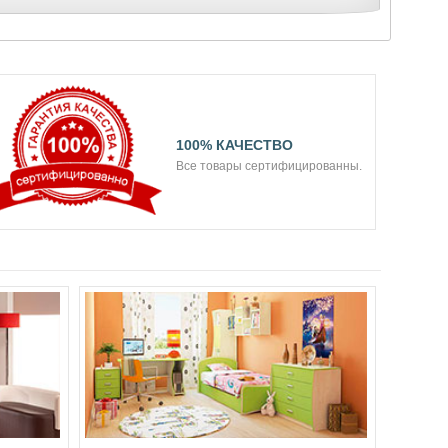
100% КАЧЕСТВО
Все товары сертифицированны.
================
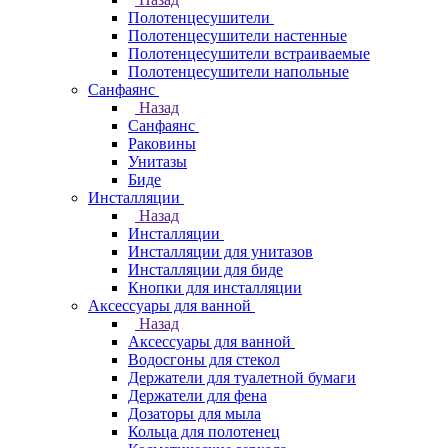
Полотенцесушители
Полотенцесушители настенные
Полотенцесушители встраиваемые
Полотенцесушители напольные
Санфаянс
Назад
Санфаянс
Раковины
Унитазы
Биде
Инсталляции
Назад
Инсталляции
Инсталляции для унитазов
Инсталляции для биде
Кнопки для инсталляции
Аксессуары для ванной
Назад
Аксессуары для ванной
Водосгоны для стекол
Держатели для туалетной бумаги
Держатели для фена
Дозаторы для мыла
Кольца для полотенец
================
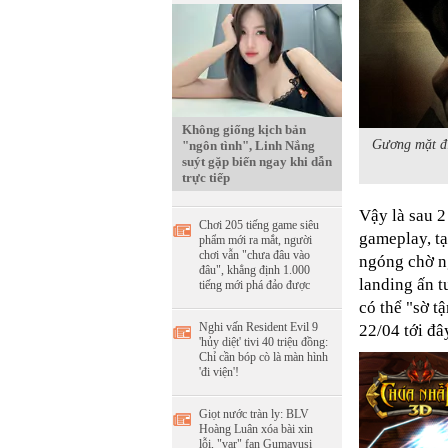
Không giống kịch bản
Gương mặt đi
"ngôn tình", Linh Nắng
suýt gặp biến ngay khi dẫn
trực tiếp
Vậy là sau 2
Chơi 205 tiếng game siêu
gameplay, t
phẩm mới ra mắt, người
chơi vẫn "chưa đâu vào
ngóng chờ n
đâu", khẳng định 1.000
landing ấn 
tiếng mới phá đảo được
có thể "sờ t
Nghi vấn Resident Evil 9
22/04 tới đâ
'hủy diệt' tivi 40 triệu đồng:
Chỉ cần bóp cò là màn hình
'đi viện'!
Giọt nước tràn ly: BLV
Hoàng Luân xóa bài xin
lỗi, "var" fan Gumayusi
================
§ **TASK GOAL**:
Give again, word for word, every line of the listing above from the one with "Полотенцесушители напольные" to the one with "Кольца для полотенец", both inclusive, and nothing beyond them.

§ **ANSWER SPACE**:
Полотенцесушители напольные
Санфаянс
Назад
Санфаянс
Раковины
Унитазы
Биде
Инсталляции
Назад
Инсталляции
Инсталляции для унитазов
Инсталляции для биде
Кнопки для инсталляции
Аксессуары для ванной
Назад
Аксессуары для ванной
Водосгоны для стекол
Держатели для туалетной бумаги
Держатели для фена
Дозаторы для мыла
Кольца для полотенец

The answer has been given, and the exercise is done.